Trust and estate tax proposals

  • Modify grantor trust rules by addressing three common planning techniques that allow the grantor to remove significant value from their estate without federal tax consequences.
  • Prescribe rules for valuing partial interests in property for certain intrafamily transfers.
  • Treat certain transfers of appreciated property by gift or death as realization events, subjecting them to capital gain rates.
  • Using loans for estate planning can be advantageous, especially when interest rates are low. The Green Book targets loans to beneficiaries used to avoid the income and GST tax consequences of distribution. It suggests the loans are often forgiven or otherwise not paid back, which is difficult for the IRS to track. The 2024 Green Book proposes to treat loans to and use of trust property by a trust beneficiary as a distribution for income tax purposes, resulting in distributable net income carrying out to the borrowing beneficiary.

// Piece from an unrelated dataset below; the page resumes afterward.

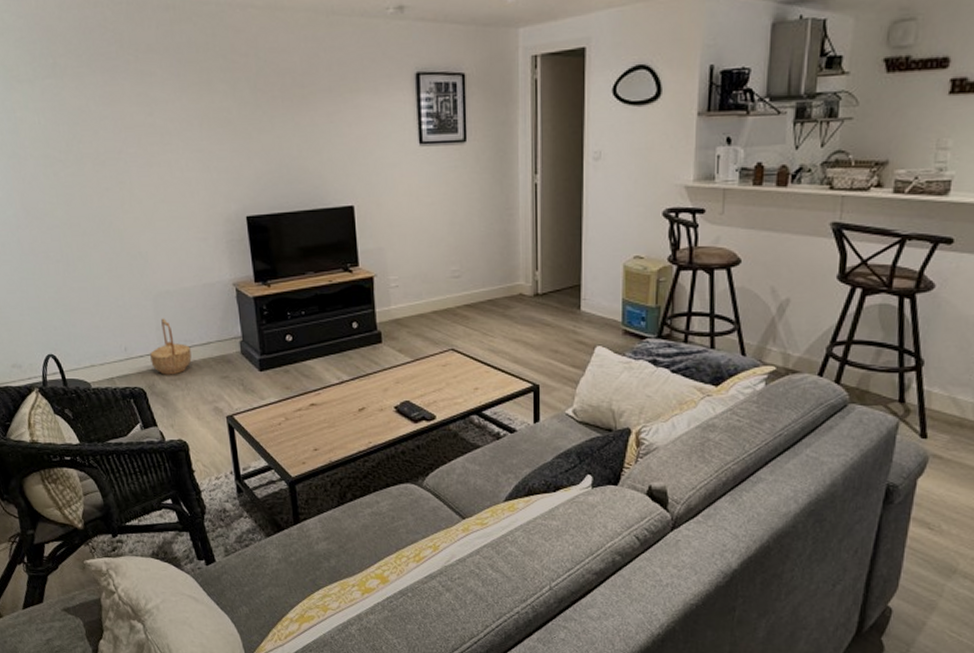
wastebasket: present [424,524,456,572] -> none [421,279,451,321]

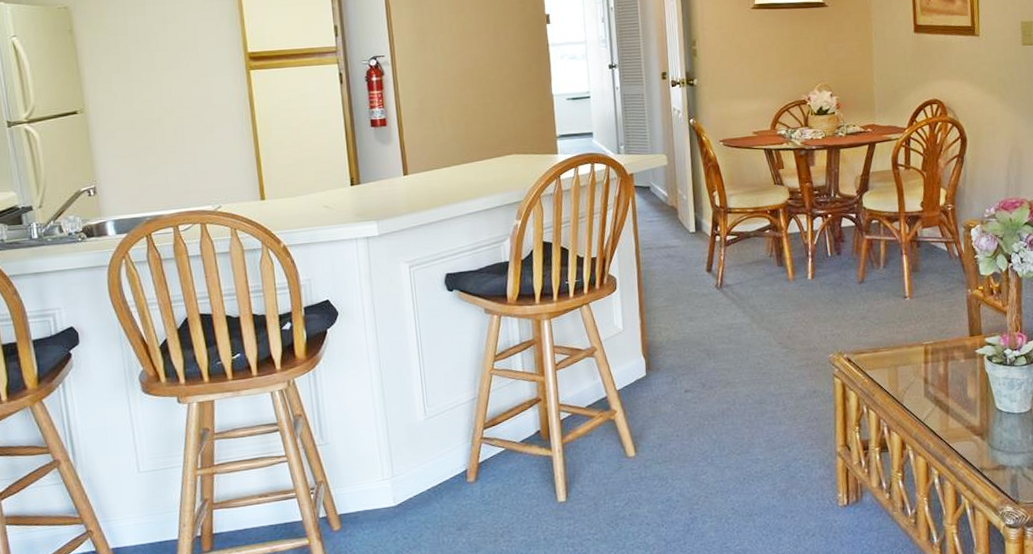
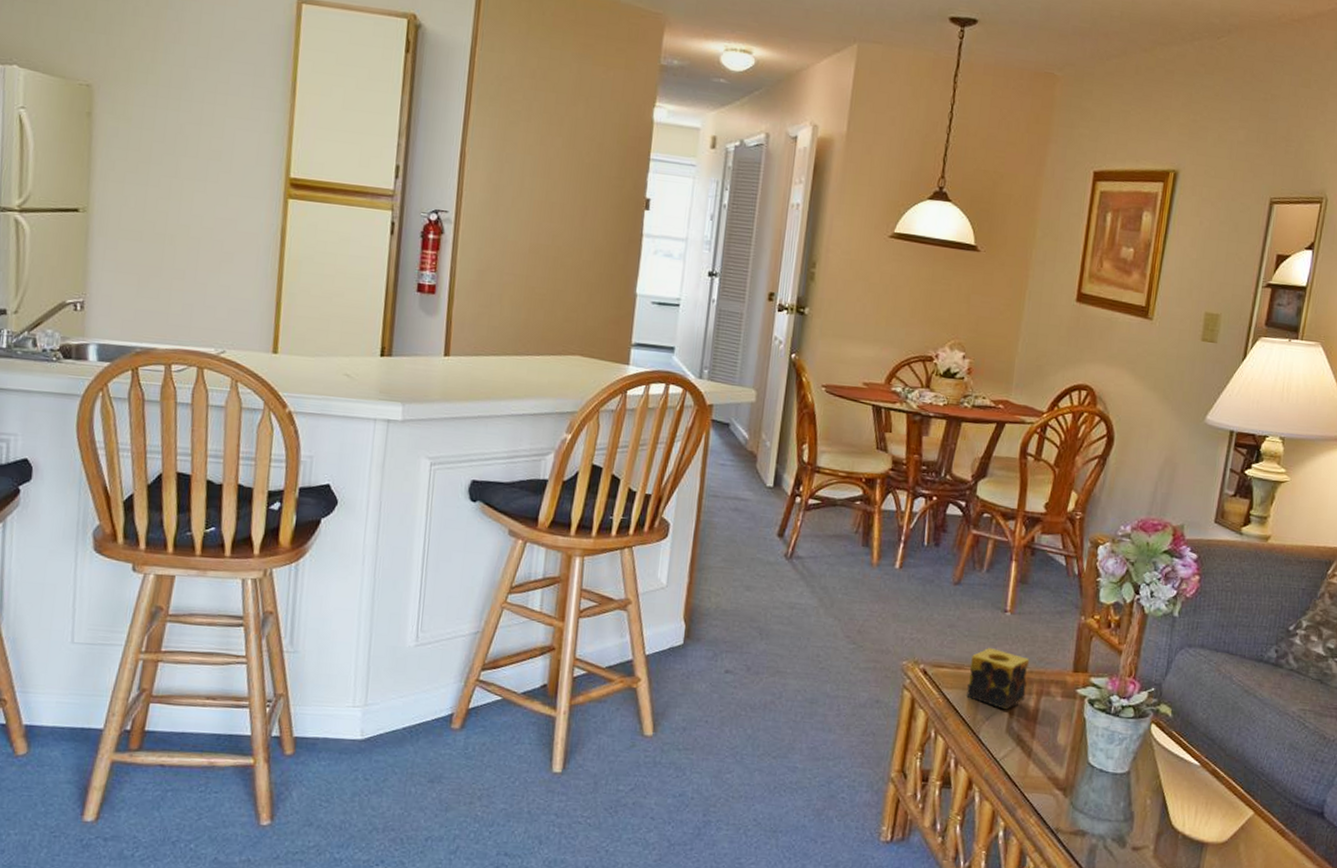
candle: none [884,329,935,378] -> present [967,648,1030,710]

The Green Book also addresses the digital economy, proposing new tax rules to adapt to the evolving nature of digital goods and services. This includes measures to close loopholes that have allowed digital giants to minimize their tax obligations, thereby ensuring a level playing field for all businesses. In conclusion, a Republican control of the House of Representatives will preclude action on President Biden’s tax increase proposals in the near term. The President’s budget generally leaves open the question of how to address most of the “Tax Cuts and Jobs Act” individual tax provisions that are set to expire at the end of 2025. The fate of those provisions is expected to depend largely on which party controls the White House and Congress after the 2024 elections. The proposals in the fiscal year 2024 Budget could arise again in the context of that 2025 debate.